Тот добродушно засмеялся.

– Знаете, Павел, вы уж палку не перегибайте. Да и потом, – он лукаво подмигнул, – вы себе мою реакцию в тот момент даже представить не сможете! Сказать, что я был удивлен, – вообще ничего не сказать! Даже, не поверите, иррациональные какие-то чувства проснулись… Страх – не страх, но как-то не по себе мне от таких совпадений стало. Вначале вообще сомневался – вешать ее здесь или нет, однако прикипел я к ней, надо признаться, – Игорь Сергеевич с улыбкой посмотрел на гостя и опять подмигнул. – Интригует она меня, завораживает, если честно, – он неопределенно покрутил головой. – Да и в кабинете весьма органично смотрится. Такое ощущение, что всегда висела здесь, – он потянулся к бутылке и разлил густую янтарную жидкость по бокалам. – Как, кстати, коньяк вам, Павел?

Тот неловко сморщился и усмехнулся:

– Да я не сказать чтобы знаток, если уж так-то, по-честному… Тонкостей не уловлю, но то, что коньяк хороший, – потрохами чую! – он немного смущенно улыбнулся собеседнику и пригубил коньяк.

Игорь Сергеевич добродушно рассмеялся, отсалютовал своим бокалом в ответ, продолжая:

– Правильные потроха у вас, Павлик, чувствительные. Это «Людовик Тринадцатый», товарищ привез из Франции. Грешен я – люблю иногда себя хорошим побаловать, – он поставил бокал на стол и подмигнул собеседнику. – Так на чем мы с вами остановились?

Павлик сосредоточенно наморщил лоб, а потом хлопнул по нему ладонью с неожиданной искренностью в театральном этом движении:

– На гнезде! Мы с вами как раз про гнездо разговаривали, когда вы за коньяком пошли!

Игорь Сергеевич с удивлением уставился на него и несколько ошалело покрутил головой.

– На каком таком гнезде?

– Так на Танюшином же! – просиял Павлик. – Вы про рабство спросили, а потом разговор про Танюшу зашел – поедет она с вами или нет. А я сразу и сказал: поедет! Ей самое время гнездо вить, обустраиваться. Так что все козыри – у вас на руках!

Хозяин кабинета издал звук, похожий на недоуменное кряканье, и снова потянулся к бокалу за спасительным в подобной ситуации глотком коньяка.

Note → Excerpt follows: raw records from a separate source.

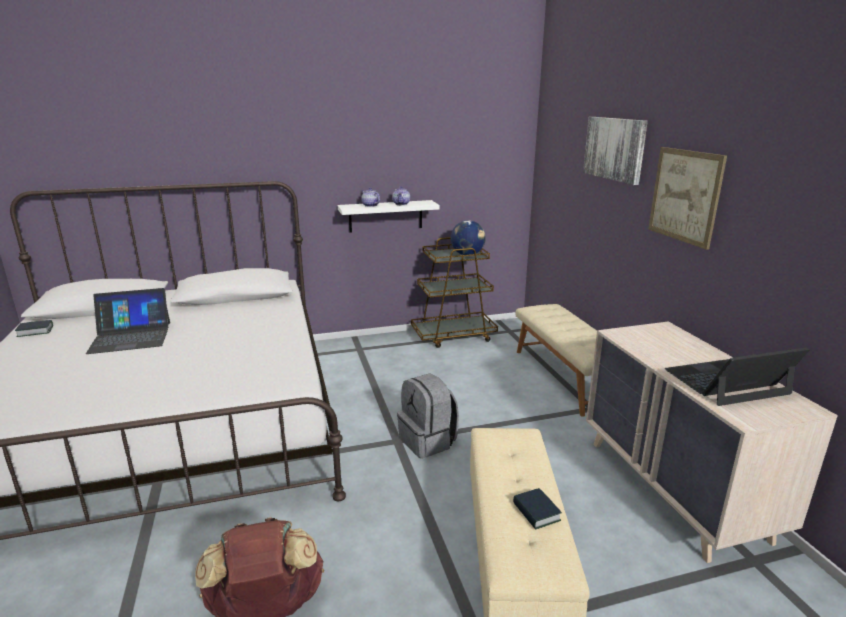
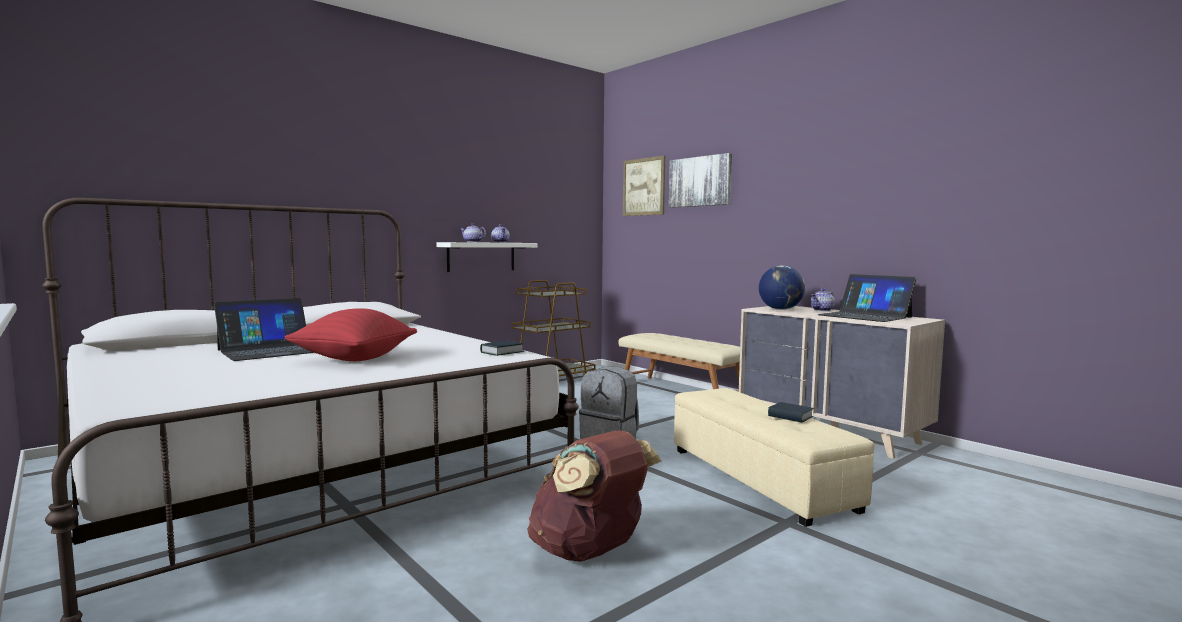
camera: 25 degrees left, 15 degrees down
book [15,320,53,337] -> book moved to [480,341,524,356]
globe [451,220,486,255] -> globe moved to [759,265,805,310]
picture [648,147,727,250] -> picture moved to [623,156,665,216]
laptop [664,347,809,406] -> laptop turned 90 degrees counterclockwise [818,274,916,322]
none -> red pillow [285,308,417,361]
none -> teapot [811,288,835,311]

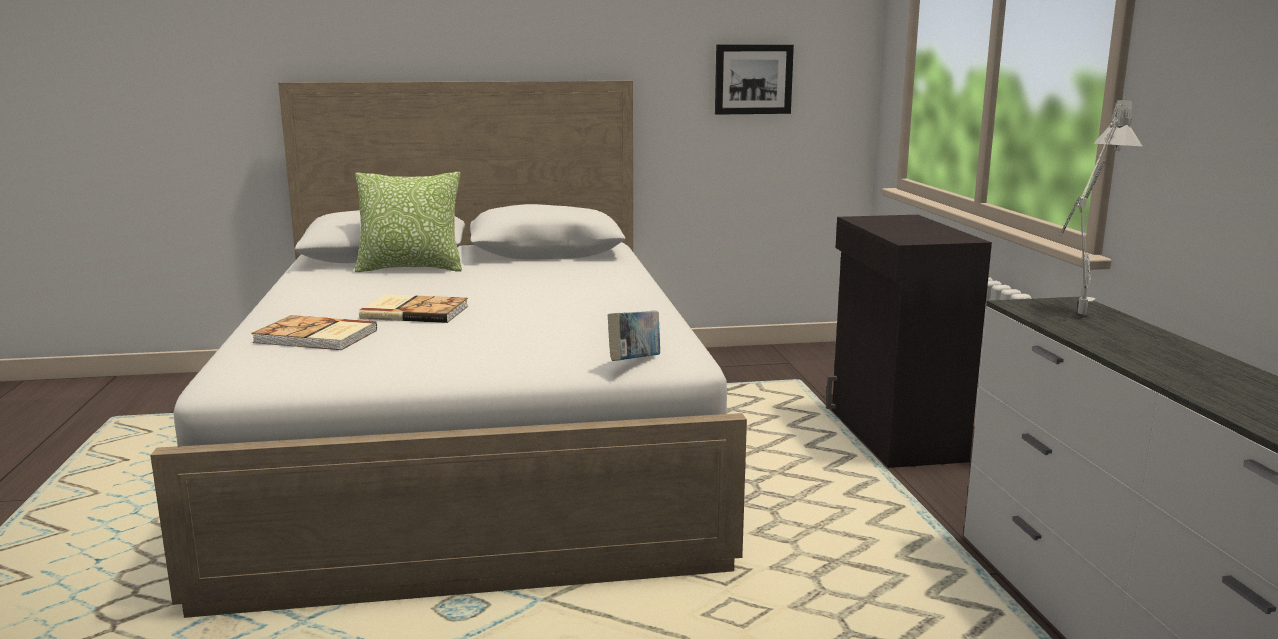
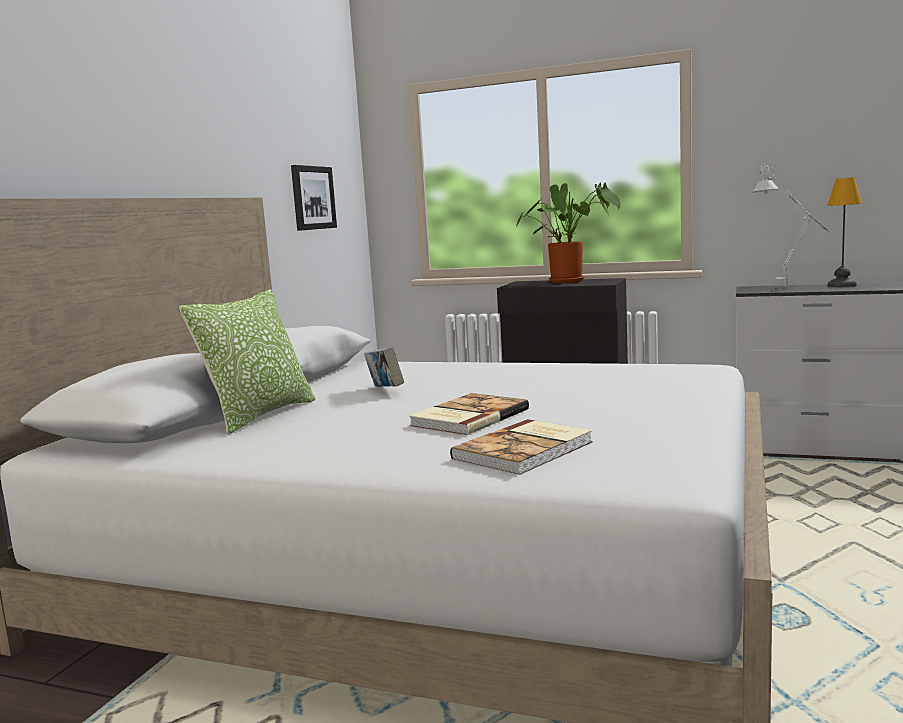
camera: 60 degrees left, 5 degrees down
book [608,311,660,361] -> book moved to [364,347,404,387]
none -> potted plant [517,183,621,283]
none -> table lamp [827,177,862,287]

– Да ладно, Павел!.. Бог с ней, с Танюшей и ее гнездом… Наговорите, введете в смуту и блуд! – он лукаво улыбнулся. – А что это вы так категоричны-то, молодой человек? Сразу – гнездо, возраст репродуктивный. Можно подумать, у молодых и красивых девушек один интерес: гнездо, как вы выражаетесь, свить да птенцов наплодить!

– А вы что ж думаете! – Павлик разрумянился и разгорячился. Действие «Людовика Тринадцатого» становилось заметно невооруженным глазом. – Еще Ницше в свое время сказал: «Мужчина создан для битв, женщина – для отдохновения воина. Все остальное – глупость». Так что хватать нужно – и на острова!

Хохотать Игорь Сергеевич, как немедля выяснилось, умел и, кажется, любил. Он даже расплескал немного благородной жидкости на паркет, пока пытался перебороть себя, чего, надо отметить, сделать так и не смог, а посему продолжил хохотать с завидной самоотдачей. Немного успокоившись, он потянулся к стакану с остывшим чаем.

– Н-да, Павел!.. Давненько меня так никто не развлекал! Вы уж за реакцию извините – я очень живо себе представил: выхожу такой в приемную, хватаю Танюшу, в машину… А там вы уже маршрут обрисовали! Аэропорт, самолет, острова, – он покачал головой, улыбнулся и с легким прищуром посмотрел на своего молодого собеседника. – Ну хорошо, у вас все ловко и просто получается… А как же загадка в женщине? Тайна? Ницше ваш по этому поводу ничего не уточнял?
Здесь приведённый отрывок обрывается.